I'm debugging an issue with our Bors deployment, and the logs indicate that there were two "threads of execution" (not sure what the proper Elixir word is here) of Batcher.start_waiting_merged_batch
for the same Batch concurrently. The project is configured to do squash merging, and we can see multiple instances of the same PR in our into_branch
.
I'm still new to Elixir, so any help or guidance you can provide will be really helpful.
During the debugging process, we have ruled out the possibility of multiple Bors executables running at the same time.

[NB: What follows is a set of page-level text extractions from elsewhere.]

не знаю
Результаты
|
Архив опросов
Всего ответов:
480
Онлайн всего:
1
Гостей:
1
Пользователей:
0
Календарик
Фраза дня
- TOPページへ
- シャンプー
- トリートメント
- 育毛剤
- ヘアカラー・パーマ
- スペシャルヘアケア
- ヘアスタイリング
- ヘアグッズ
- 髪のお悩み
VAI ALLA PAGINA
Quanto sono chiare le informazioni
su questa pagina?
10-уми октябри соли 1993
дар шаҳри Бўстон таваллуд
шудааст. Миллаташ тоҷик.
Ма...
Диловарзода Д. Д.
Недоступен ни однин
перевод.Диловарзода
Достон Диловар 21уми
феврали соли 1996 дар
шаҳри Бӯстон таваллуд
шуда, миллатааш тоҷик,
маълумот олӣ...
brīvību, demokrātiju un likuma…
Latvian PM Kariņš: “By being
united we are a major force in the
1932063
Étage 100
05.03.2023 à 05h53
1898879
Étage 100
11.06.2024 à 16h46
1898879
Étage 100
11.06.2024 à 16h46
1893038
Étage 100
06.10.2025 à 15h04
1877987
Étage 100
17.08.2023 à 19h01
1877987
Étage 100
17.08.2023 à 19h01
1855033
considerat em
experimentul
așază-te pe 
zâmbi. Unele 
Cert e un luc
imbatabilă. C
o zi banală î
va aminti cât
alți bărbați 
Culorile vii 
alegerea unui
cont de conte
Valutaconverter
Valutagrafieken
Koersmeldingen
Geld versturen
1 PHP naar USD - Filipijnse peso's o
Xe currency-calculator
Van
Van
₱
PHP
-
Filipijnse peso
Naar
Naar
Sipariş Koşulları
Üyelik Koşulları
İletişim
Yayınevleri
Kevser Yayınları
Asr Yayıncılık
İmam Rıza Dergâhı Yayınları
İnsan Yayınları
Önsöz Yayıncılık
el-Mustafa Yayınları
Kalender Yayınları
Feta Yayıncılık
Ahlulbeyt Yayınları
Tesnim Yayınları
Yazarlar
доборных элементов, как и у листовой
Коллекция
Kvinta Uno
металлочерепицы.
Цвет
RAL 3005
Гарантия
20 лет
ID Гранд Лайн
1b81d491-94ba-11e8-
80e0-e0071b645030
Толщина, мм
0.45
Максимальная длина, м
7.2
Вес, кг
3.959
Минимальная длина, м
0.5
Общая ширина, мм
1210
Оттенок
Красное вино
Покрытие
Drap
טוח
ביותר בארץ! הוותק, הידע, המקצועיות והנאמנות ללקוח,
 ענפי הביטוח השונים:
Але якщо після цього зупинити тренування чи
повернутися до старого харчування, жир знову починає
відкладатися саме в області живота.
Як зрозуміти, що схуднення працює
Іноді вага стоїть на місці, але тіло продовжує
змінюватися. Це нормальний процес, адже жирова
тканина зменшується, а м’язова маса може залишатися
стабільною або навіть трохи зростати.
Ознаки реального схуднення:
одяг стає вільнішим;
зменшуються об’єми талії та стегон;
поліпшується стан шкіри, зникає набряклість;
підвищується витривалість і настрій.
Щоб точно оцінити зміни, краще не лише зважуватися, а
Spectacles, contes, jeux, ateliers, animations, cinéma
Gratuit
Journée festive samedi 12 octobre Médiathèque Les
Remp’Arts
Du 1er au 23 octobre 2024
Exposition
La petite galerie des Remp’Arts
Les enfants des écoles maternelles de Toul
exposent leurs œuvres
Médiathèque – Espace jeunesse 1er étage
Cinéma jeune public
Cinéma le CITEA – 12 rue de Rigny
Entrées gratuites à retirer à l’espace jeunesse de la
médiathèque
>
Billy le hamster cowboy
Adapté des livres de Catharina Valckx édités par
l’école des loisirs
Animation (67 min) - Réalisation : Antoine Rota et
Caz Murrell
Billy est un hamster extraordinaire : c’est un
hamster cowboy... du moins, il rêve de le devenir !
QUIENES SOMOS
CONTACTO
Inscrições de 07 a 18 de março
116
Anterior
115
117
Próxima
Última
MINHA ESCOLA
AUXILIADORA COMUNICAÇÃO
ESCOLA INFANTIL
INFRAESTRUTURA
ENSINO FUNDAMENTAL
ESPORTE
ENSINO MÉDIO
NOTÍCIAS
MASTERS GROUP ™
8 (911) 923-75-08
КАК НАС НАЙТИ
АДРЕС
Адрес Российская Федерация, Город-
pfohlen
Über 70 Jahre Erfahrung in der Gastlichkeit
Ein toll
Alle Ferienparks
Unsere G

Some questions that I'm trying to answer are:
- How does Bors-NG/Elixir/Erlang prevent concurrent executions of
Batcher.start_waiting_merged_batch
?
- How does Bors-NG/Elixir/Erlang prevent concurrent executions of
Batcher.poll_
? (may be the same answer as above)
Thanks in advance,
Adam
After doing more research into the issue, we believe that it is possible that multiple :poll
messages were delivered to a project's Batcher
server in a short amount of time. From our understanding, if a server received multiple :poll
messages it would process them concurrently.
Looking deeper at the code that handles :poll
messages in Batcher, there can be a long time between when a) "a waiting batch chosen to be started" in Batcher:221, and b) "a started batch is marked as running" in Batcher:339. During our incident, our logs indicate this time was at least 2 minutes. This analysis indicates a possible race condition in the code if a 2 :poll
messages were received <2 mins apart.
Looking over the code that sends :poll
messages, we've found:
- inside
Batcher.handle_info
here i.e. polling every 30 minutes
- after significant batch processing events in
Batcher
(like when a merge conflict in detected, a batch is successful, a batch fails, etc etc)
Thinking about all of this, we have a couple more questions:
- Is our analysis of the situation correct? (i.e. can one Batcher server process multiple
:poll
messages concurrently), and
- If this is true, what is the best way to go about fixing this?
Thank you again!
Adam
Moving this discussion over to a GitHub Issue.